High numbers can make insecure men feel more insecure about themelves, conservative men may feel like she is comprimised morals, and freak like me would say "Good she knows how to get down!! Or at least should!"


----------



## treyvion

OhGeesh said:


> High numbers can make insecure men feel more insecure about themelves, conservative men may feel like she is comprimised morals, and freak like me would say "Good she knows how to get down!! Or at least should!"


And a freak like you knows that high numbers are no guarantee at all that someone knows how to get down. 

Cause they might have had abysmal sex with each 500 people that they laid with one or two times each.


----------



## JCD

DvlsAdvc8 said:


> Cut for length and key points I wanted to respond to.
> 
> 
> 
> You understand that it's not the player's "count" that drives the disgust for players right? It's that he maintains a pretense that he's interested in more than sex.

(Source records)

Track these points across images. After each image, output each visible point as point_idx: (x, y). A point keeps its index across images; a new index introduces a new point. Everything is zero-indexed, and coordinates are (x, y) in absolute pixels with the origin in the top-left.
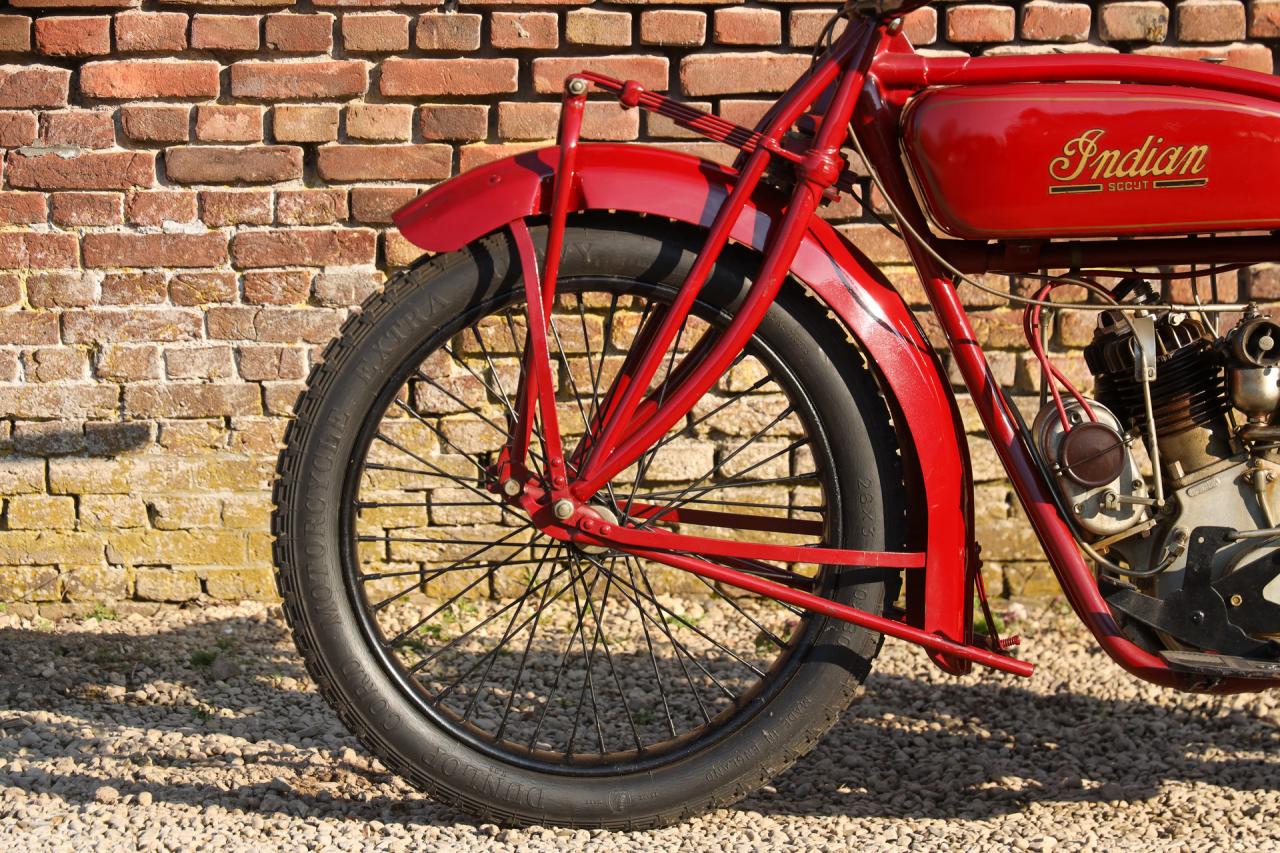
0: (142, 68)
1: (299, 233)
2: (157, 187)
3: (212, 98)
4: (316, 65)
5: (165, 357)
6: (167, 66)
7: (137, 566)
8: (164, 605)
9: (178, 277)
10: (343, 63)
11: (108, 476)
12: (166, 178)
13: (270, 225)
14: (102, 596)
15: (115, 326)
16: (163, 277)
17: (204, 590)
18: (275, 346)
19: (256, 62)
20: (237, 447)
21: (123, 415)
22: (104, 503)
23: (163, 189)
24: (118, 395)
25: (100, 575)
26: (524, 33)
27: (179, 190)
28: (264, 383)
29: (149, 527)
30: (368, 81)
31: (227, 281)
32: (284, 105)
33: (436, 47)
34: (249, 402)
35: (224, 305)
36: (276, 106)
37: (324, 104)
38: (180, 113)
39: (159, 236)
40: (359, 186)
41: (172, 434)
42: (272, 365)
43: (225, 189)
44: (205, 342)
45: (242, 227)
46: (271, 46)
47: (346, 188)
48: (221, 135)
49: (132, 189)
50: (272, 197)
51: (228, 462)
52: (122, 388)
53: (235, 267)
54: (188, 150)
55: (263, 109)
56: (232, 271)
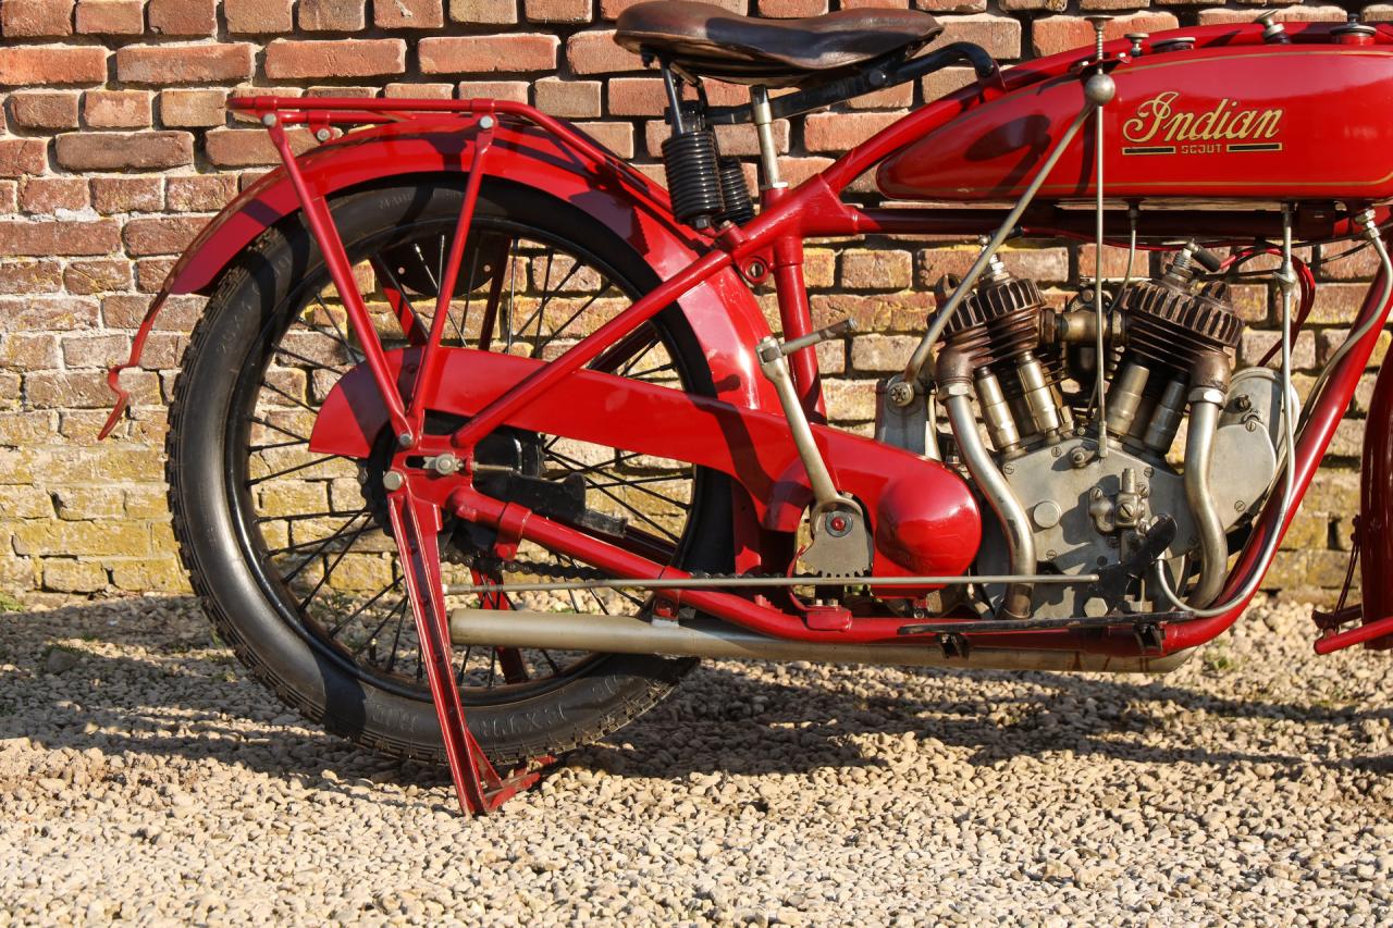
0: (29, 54)
1: (189, 219)
2: (49, 174)
3: (100, 83)
4: (201, 49)
5: (62, 346)
6: (53, 52)
7: (44, 557)
8: (71, 596)
9: (73, 265)
10: (228, 47)
11: (11, 466)
12: (58, 166)
13: (163, 212)
14: (10, 587)
15: (13, 315)
16: (58, 265)
17: (111, 581)
18: (171, 334)
19: (143, 46)
20: (136, 436)
21: (24, 405)
22: (9, 494)
23: (56, 176)
24: (18, 385)
25: (7, 566)
26: (406, 12)
27: (71, 177)
28: (161, 372)
29: (54, 518)
30: (253, 64)
31: (122, 269)
32: (171, 90)
33: (319, 28)
34: (148, 391)
35: (120, 293)
36: (164, 90)
37: (211, 89)
38: (68, 100)
39: (51, 225)
40: (249, 171)
41: (73, 424)
42: (169, 353)
43: (117, 176)
44: (102, 331)
45: (134, 214)
46: (156, 30)
47: (236, 174)
48: (109, 121)
49: (24, 176)
50: (163, 184)
51: (128, 452)
52: (23, 377)
53: (127, 254)
54: (77, 137)
55: (152, 95)
56: (126, 259)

> _TASK_
Reproduce the forum thread word for word, everything from "Cause they might" down to "to respond to.". The items come from a separate source.

> _ANSWER_
Cause they might have had abysmal sex with each 500 people that they laid with one or two times each.


----------



## JCD

DvlsAdvc8 said:


> Cut for length and key points I wanted to respond to.